Theresia Harrer, Sachverständige für Bienenerkrankungen, erklärt das Problem: "Die amerikanische Faulbrut ist wohl die gefürchtetste Krankheit jedes Imkers, weil durch sie - vereinfacht ausgedrückt - Löcher in der Brut entstehen und diese nach und nach verwest." Man erkenne die Krankheit aufgrund eines Brutnestes sowie einer braunen, fadenziehenden Masse, die nach Leim riecht. "Wird ein Befall zu spät bemerkt, ist das Volk meist verloren", so Harrer. "Das größte Problem ist, dass die Krankheit hoch ansteckend ist." Die Schutzzone rund um den Stock soll eine weitere Verbreitung eindämmen.
"Doch das will im heurigen Jahr einfach nicht gelingen", betont Harrer, dass es sich bei der amerikanischen Faulbrut um keine neue Erkrankung handelt.

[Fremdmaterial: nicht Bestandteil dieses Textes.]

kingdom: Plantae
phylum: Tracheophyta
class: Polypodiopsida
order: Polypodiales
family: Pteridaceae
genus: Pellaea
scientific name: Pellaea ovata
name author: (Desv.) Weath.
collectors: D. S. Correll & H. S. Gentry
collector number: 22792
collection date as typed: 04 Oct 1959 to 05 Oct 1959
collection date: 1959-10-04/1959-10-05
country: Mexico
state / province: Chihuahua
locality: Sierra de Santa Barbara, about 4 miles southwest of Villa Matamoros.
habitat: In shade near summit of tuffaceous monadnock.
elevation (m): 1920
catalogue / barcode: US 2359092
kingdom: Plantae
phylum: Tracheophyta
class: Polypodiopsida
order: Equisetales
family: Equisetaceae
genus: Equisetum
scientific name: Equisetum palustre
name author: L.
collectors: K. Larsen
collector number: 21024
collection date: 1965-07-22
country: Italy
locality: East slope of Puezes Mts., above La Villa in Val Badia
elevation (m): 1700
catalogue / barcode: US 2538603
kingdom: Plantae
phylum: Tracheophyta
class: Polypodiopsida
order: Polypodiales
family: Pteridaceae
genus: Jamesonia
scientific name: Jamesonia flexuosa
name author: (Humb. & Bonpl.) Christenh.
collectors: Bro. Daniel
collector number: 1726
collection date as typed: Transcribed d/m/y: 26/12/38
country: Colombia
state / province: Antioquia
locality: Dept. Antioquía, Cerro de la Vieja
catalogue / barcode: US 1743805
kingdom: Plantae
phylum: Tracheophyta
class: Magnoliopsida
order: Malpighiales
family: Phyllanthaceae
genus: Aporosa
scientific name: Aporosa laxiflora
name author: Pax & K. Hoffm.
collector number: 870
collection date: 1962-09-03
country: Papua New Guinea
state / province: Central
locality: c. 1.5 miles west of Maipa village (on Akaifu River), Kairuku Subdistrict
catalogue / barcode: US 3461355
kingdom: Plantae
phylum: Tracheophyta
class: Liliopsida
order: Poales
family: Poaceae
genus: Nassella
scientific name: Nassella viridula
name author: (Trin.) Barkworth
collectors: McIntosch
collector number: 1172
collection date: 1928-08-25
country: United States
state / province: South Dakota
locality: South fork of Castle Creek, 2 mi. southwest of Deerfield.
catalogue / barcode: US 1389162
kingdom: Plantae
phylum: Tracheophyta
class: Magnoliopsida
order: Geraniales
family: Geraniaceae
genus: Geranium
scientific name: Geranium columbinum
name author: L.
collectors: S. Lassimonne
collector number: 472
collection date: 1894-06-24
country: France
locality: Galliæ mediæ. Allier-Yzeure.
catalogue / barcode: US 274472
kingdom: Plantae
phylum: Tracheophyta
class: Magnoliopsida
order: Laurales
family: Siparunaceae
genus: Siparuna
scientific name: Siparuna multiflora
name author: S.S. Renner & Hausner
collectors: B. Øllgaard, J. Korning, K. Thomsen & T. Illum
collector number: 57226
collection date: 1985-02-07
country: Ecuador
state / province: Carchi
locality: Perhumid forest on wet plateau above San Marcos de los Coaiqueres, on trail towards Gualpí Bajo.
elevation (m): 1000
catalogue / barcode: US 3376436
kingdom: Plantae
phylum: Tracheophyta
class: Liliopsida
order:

Bereits in Aufzeichnungen vor hundert Jahren wird sie genannt. "Und eigentlich sind die Sporen latent in jedem Volk vorhanden. Es kann also jeden Imker treffen."
Im Frühstadium sei sie durch Desinfizierung und Bauerneuerung aber gut einzudämmen. Doch genau da liege das Problem. "Viele Imker scheuen sich davor, einen Befall zu melden", weiß Harrer. "Sie wollen nicht als schwarzer Peter vor den anderen Imkern dastehen und versuchen oft viel zu lange allein zu tricksen." So nehme die Krankheit überhand.
70 Stöcke hat Harrer seit April dieses Jahres bereits überprüft. Sechs sind (offiziell) aktuell betroffen. Diese werden in zwei Monaten erneut kontrolliert, bevor sie vielleicht wieder freigegeben werden können.